§ PROBLEM REQUIREMENTS
How do the lines below between the ones holding "270 380 1071" and "512 449 764", inclusive, read? Give them again exactly, with no other lines.

§ STUDY MATERIAL
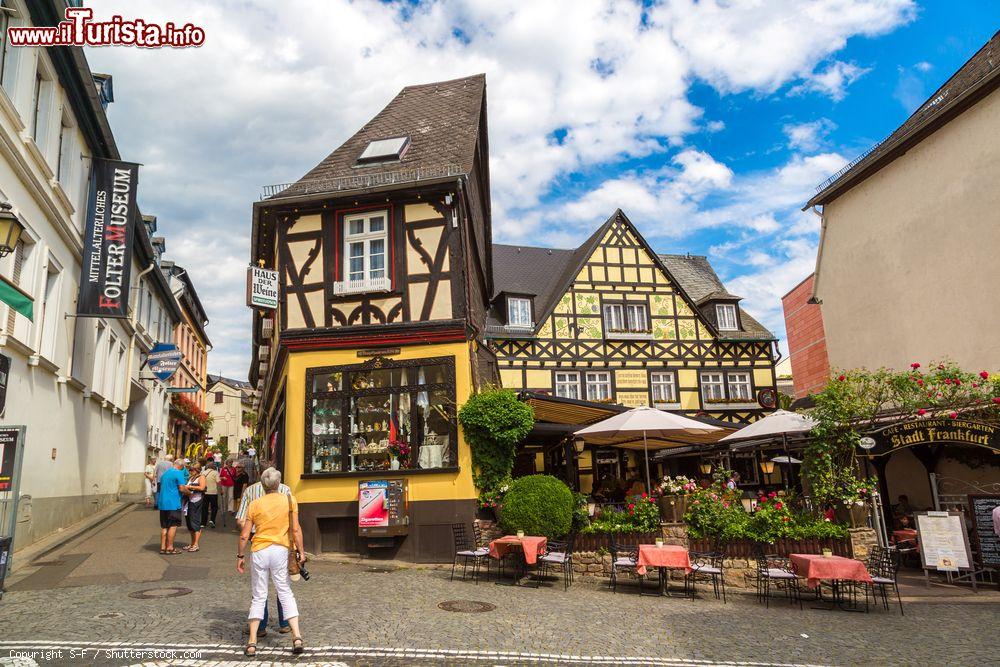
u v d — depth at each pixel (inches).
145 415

* * *

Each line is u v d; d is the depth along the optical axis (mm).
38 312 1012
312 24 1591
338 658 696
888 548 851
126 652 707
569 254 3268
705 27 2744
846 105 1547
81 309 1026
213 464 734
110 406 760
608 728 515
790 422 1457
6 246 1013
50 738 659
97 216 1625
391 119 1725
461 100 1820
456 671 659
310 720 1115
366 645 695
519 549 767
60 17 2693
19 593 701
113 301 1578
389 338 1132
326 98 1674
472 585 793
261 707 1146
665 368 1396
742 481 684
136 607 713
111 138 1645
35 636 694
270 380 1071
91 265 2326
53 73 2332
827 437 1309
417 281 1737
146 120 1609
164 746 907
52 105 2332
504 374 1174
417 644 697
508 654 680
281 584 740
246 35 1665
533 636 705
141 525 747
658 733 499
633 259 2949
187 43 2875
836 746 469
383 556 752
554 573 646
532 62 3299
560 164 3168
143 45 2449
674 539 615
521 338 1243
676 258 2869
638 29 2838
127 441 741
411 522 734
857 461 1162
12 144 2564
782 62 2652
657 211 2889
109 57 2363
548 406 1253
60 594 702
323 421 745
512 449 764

§ RESPONSE
270 380 1071
91 265 2326
53 73 2332
827 437 1309
417 281 1737
146 120 1609
164 746 907
52 105 2332
504 374 1174
417 644 697
508 654 680
281 584 740
246 35 1665
533 636 705
141 525 747
658 733 499
633 259 2949
187 43 2875
836 746 469
383 556 752
554 573 646
532 62 3299
560 164 3168
143 45 2449
674 539 615
521 338 1243
676 258 2869
638 29 2838
127 441 741
411 522 734
857 461 1162
12 144 2564
782 62 2652
657 211 2889
109 57 2363
548 406 1253
60 594 702
323 421 745
512 449 764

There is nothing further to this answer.